Principal photography overlapped with that of "Space Warp". To allow the two episodes to film simultaneously, each was written to limit the appearances of certain regular characters: Commander Koenig, Maya and Controller Verdeschi in "Space Warp", and Dr Russell and Captain Carter in "A Matter of Balance". This gave Martin Landau, Catherine Schell and Tony Anholt more time to shoot "A Matter of Balance", while freeing up Barbara Bain and Nick Tate on "Space Warp".

As scripted, Vindrus (played by Stuart Wilson) was to be attired in a tunic and trousers. In the episode as filmed, he wears a gold cape and briefs. The Thaed costume was made by Shepperton Design Studios especially for this episode. The creature's head resembles that of the robot in "The Beta Cloud".

==Reception==
Response to the episode has been largely negative, with particular criticism directed at its portrayal of antimatter as well as Wilson's costume and make-up. TV Zone magazine considered it the worst episode of Series 2. SFX graded it "D-minus", calling Frederick's performance "painful" and the overall result "rubbish".
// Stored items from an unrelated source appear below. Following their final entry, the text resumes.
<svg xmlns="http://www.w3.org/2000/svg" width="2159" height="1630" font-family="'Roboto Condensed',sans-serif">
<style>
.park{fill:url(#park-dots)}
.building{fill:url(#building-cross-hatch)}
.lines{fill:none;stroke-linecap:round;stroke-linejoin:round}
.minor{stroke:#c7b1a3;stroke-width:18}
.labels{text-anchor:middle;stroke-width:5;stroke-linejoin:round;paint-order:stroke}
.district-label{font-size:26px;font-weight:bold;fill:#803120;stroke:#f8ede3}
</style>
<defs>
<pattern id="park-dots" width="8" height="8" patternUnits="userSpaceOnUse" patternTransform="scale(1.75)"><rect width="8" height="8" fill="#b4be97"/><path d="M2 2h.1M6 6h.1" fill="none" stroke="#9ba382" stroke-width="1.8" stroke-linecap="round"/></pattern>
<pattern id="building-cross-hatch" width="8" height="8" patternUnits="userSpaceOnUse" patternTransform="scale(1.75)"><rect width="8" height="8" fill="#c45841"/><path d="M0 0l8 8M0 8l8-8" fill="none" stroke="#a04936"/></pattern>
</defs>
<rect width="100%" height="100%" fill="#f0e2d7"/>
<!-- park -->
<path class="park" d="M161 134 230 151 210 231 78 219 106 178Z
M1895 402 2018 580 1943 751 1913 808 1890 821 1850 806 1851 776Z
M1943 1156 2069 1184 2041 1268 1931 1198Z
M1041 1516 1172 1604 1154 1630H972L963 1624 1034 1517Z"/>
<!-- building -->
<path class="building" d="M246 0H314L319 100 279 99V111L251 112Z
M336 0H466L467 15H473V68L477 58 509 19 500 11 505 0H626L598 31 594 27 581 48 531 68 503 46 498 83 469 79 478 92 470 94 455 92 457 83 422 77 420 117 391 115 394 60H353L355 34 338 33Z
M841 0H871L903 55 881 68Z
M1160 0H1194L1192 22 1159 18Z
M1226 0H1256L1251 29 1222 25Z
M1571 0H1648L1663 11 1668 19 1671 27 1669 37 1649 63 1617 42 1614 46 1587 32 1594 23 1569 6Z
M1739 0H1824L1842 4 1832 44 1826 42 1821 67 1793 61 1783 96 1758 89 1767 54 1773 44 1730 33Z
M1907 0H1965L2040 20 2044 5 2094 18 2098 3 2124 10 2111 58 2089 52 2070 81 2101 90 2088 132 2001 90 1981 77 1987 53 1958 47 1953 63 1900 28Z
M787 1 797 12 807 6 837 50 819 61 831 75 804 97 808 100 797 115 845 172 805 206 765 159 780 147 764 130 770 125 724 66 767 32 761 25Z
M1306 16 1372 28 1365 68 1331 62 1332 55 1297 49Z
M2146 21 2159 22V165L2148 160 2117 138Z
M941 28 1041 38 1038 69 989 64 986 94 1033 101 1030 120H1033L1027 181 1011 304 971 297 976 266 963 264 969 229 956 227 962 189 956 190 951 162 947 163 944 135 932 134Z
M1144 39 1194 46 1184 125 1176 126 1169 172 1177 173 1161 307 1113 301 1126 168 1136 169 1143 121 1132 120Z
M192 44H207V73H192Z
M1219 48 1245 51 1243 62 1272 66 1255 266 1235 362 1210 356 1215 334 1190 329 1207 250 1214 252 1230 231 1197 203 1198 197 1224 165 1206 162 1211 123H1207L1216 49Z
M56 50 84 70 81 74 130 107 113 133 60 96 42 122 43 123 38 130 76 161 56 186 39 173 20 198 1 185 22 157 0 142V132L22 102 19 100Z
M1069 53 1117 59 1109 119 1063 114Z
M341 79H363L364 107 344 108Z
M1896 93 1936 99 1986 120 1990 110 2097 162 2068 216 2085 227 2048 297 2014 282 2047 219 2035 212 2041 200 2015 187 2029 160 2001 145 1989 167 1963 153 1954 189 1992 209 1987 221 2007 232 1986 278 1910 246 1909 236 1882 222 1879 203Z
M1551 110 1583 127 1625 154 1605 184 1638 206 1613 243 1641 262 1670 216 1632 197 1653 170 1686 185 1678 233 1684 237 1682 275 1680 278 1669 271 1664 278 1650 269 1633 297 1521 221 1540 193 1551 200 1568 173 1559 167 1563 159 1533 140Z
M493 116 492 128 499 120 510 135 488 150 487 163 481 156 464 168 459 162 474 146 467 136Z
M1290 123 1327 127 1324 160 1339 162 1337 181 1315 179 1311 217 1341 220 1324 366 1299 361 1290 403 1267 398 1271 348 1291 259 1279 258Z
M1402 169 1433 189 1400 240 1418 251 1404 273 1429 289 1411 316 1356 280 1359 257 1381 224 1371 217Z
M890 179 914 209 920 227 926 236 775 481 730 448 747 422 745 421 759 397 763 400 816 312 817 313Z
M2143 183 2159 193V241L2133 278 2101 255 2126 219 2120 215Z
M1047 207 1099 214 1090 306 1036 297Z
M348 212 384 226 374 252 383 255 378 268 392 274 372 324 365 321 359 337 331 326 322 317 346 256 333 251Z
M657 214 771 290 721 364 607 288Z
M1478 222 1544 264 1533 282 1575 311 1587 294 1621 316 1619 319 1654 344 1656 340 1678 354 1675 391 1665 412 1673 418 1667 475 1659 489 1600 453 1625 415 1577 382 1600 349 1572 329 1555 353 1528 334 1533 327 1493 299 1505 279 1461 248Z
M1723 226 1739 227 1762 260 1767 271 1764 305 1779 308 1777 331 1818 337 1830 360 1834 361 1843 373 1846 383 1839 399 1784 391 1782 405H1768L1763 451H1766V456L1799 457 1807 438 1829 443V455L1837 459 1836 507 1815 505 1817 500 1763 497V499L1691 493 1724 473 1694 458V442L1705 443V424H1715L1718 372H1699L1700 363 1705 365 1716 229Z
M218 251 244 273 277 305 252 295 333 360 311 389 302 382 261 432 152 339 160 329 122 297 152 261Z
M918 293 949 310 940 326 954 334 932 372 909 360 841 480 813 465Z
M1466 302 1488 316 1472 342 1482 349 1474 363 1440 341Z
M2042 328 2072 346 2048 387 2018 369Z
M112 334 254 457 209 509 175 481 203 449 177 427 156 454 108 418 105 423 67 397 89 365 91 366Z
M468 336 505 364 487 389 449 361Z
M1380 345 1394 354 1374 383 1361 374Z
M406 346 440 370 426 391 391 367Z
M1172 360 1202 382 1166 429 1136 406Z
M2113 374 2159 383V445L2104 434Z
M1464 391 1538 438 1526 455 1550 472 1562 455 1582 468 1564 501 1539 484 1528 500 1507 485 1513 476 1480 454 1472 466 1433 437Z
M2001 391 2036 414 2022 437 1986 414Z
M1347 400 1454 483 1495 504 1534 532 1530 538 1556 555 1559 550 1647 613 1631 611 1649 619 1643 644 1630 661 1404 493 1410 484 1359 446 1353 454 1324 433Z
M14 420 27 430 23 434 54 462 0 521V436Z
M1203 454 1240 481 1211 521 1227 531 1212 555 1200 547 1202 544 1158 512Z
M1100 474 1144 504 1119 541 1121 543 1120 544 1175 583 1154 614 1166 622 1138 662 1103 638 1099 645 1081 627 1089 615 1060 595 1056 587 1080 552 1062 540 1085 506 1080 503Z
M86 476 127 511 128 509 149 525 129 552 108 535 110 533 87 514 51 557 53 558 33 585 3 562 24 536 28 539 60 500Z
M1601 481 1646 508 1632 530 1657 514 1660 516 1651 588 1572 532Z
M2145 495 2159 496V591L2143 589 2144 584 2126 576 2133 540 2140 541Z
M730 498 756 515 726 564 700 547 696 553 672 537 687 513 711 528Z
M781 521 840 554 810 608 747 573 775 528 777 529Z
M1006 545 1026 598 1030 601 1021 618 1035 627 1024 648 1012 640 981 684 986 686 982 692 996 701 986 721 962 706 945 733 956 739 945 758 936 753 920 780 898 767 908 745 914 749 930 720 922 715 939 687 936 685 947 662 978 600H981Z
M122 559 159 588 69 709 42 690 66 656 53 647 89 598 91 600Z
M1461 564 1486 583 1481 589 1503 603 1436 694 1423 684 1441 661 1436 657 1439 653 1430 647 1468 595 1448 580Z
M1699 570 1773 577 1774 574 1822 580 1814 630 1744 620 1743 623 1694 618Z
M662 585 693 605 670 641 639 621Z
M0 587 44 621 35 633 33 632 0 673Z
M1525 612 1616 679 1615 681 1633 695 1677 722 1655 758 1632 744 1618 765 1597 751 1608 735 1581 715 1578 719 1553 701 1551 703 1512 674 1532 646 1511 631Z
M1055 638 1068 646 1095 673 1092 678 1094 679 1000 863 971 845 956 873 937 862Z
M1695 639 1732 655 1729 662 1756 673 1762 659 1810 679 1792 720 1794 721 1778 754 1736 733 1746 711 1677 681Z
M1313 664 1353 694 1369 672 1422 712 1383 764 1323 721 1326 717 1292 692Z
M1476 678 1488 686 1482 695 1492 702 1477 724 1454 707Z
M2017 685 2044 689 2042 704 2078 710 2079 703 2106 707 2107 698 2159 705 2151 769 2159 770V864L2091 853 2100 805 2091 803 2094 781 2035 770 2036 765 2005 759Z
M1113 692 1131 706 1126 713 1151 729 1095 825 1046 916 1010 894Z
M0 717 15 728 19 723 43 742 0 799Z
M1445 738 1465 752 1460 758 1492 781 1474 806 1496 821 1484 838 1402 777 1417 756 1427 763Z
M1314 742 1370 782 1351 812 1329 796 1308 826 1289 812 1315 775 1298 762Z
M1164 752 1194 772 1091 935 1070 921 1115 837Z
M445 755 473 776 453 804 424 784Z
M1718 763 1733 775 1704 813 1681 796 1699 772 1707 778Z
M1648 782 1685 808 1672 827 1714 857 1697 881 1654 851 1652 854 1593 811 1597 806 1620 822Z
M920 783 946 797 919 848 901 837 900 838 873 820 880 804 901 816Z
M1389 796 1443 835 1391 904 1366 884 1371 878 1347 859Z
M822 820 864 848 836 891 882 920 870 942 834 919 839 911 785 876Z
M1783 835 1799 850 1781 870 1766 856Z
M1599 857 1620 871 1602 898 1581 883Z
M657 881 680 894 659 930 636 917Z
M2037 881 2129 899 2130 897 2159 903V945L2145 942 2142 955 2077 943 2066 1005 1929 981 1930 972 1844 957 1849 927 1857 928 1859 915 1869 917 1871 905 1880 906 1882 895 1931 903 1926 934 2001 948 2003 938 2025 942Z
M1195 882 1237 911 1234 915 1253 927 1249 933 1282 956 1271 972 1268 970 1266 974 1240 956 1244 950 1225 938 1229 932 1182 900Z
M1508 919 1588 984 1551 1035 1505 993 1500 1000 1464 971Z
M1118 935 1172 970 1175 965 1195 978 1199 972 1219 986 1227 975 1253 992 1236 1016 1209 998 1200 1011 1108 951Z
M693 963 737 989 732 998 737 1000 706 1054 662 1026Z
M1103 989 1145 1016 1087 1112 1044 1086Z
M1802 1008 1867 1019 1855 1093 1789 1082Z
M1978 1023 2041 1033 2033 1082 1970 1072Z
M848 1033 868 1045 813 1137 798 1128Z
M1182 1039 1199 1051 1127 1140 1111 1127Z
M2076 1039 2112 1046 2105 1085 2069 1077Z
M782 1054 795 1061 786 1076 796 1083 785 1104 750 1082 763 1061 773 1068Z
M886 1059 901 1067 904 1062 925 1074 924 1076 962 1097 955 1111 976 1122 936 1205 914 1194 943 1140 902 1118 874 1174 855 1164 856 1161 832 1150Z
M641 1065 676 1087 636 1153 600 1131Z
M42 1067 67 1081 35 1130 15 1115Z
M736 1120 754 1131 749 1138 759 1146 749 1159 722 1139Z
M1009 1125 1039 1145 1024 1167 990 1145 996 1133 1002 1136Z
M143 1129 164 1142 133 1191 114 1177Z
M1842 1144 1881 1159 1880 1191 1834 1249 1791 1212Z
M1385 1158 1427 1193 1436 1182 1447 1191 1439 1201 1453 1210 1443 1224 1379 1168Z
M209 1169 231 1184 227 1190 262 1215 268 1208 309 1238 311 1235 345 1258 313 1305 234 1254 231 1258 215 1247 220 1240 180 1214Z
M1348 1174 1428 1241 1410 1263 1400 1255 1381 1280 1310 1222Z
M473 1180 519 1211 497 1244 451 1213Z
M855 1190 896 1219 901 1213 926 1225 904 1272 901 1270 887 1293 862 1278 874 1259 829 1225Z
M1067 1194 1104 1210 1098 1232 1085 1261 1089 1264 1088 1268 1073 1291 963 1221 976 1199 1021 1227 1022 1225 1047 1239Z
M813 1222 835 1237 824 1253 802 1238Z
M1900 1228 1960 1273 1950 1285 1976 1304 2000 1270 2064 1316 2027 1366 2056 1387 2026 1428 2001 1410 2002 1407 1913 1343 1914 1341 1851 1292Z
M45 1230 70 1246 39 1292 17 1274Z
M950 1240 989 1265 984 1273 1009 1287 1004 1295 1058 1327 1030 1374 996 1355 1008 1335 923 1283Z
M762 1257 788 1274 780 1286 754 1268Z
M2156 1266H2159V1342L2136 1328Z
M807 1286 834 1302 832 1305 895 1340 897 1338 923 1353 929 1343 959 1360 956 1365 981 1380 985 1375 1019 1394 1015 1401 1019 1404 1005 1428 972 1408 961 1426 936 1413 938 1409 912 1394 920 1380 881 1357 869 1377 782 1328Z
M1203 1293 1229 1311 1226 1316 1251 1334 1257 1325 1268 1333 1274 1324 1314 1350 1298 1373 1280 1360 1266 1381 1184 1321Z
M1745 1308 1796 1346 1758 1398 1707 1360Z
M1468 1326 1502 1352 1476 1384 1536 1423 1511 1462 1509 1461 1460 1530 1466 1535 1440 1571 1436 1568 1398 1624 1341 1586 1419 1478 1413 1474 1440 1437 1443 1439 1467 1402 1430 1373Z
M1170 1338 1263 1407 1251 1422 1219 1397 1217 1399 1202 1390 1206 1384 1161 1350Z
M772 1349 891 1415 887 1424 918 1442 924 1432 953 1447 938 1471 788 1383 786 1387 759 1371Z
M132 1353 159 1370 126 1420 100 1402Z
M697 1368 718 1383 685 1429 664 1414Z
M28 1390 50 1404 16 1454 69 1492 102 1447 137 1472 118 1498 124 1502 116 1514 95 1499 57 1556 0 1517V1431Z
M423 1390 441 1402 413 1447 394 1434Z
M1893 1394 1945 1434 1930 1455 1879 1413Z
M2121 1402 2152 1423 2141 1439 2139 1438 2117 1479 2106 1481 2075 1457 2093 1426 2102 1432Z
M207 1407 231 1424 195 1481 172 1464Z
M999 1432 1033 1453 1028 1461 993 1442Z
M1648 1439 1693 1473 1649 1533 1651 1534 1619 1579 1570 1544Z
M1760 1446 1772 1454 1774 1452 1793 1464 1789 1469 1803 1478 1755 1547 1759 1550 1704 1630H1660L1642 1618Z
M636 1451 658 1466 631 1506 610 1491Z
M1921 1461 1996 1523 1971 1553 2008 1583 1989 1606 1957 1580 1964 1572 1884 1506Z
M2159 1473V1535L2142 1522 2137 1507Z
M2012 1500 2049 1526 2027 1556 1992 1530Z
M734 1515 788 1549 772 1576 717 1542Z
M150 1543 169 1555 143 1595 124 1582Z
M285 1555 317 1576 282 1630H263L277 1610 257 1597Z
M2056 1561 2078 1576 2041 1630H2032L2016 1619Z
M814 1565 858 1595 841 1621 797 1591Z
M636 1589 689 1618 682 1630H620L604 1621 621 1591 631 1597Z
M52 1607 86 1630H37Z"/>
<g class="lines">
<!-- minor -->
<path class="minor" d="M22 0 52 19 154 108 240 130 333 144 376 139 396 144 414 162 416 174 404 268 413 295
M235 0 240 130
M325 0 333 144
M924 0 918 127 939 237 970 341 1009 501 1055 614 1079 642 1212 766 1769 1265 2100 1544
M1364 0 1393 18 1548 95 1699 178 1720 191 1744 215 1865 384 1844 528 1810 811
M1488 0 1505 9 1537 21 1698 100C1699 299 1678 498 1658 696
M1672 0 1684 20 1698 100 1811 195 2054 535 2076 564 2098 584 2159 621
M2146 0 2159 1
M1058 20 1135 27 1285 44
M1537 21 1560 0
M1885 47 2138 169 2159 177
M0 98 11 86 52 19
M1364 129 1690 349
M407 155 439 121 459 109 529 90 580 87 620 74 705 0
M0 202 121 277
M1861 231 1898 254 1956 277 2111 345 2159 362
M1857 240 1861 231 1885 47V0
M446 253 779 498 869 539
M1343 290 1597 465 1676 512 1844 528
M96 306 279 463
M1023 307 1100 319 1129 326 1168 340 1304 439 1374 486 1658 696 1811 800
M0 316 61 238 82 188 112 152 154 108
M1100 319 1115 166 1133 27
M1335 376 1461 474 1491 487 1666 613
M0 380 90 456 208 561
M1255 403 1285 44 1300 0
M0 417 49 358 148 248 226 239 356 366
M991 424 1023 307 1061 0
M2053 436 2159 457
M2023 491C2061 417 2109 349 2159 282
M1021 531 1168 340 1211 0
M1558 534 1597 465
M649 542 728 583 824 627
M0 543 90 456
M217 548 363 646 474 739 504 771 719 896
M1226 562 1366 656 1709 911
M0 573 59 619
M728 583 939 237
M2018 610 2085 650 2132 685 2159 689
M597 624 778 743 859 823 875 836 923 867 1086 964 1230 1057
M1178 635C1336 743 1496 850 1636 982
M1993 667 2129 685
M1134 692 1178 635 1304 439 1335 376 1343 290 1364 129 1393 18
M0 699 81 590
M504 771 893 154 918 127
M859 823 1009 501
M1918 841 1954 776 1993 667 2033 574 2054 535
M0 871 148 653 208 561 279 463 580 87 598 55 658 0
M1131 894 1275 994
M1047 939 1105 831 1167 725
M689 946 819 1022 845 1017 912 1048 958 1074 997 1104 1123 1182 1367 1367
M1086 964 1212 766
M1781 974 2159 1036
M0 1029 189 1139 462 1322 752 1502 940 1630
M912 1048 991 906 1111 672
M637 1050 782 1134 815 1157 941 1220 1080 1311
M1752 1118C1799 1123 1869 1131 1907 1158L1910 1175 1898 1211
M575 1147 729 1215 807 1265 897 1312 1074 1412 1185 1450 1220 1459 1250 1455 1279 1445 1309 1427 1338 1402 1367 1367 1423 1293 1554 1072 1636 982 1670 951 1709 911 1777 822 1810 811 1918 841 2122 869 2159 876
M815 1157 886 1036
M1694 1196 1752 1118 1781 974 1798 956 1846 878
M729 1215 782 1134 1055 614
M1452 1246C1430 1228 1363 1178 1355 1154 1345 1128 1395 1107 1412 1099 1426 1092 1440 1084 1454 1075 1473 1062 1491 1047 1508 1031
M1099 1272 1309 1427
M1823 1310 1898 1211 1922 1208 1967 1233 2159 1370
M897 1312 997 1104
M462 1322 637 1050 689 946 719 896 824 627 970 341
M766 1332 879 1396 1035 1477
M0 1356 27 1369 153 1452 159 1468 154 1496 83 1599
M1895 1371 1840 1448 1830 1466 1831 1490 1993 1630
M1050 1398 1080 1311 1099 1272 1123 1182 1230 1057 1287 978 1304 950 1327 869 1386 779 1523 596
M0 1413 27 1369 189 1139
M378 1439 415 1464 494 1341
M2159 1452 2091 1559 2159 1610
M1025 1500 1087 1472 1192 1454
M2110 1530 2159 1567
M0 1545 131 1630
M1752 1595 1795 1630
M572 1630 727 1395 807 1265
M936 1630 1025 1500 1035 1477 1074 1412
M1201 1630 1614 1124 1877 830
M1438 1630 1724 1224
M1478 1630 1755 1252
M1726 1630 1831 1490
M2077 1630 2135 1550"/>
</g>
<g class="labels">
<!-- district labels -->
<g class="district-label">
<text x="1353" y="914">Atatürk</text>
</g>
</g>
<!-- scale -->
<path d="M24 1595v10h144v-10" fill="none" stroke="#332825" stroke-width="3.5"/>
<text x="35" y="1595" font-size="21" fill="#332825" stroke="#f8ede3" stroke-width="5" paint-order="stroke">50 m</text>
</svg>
John Kenneth Muir, who compared the premise to that of "Seed of Destruction", found the episode technically "sloppy" and argued that it suffers on repeat viewings due to various plot holes and continuity errors. Problems cited by Muir include inconsistent explanations of how matter and antimatter react, and the limits of Vindrus' powers in the matter universe; as well as Verdeschi's seeming unfamiliarity with antimatter, even though Moonbase Alpha has encountered it before (in the Series 1 episode "Matter of Life and Death"). Muir also took issue with Williams and her lack of backstory, questioning how a teenager would have ended up on Alpha.

TV Zone also criticised the episode's explanations about the nature of antimatter, noting that Vindrus' plan to move beings between universes takes no account of their identities or the amount of matter involved. It added that the idea of an Alphan adolescent "strains credibility" but had "potential". Writing for the same magazine, Richard Houldsworth praised the location filming and found Frederick "believably gullible" as Williams. However, he criticised the "lightweight" script, describing it as a mixture of "innovative ideas and absurd claptrap", as well as the "shoddy" design of the Thaed, which he called "yet another plastic monster". He remarked that Wilson's bald cap and colourful attire make him resemble "some fourth member of Right Said Fred".

David Scott DreamWatch Bulletin (DWB) found the episode incomprehensible, negatively noting Vindrus' "gold lamé jockstrap". Anthony McKay, also of DWB, commented that the script appears to lack "any fixed notion as to what antimatter is" and criticised its use of the names "Sunim" and "Thaed" (the former spelling "Minus" backward, the latter nearly spelling "Death" backward), believing these to be "weak" and "childish" plot devices.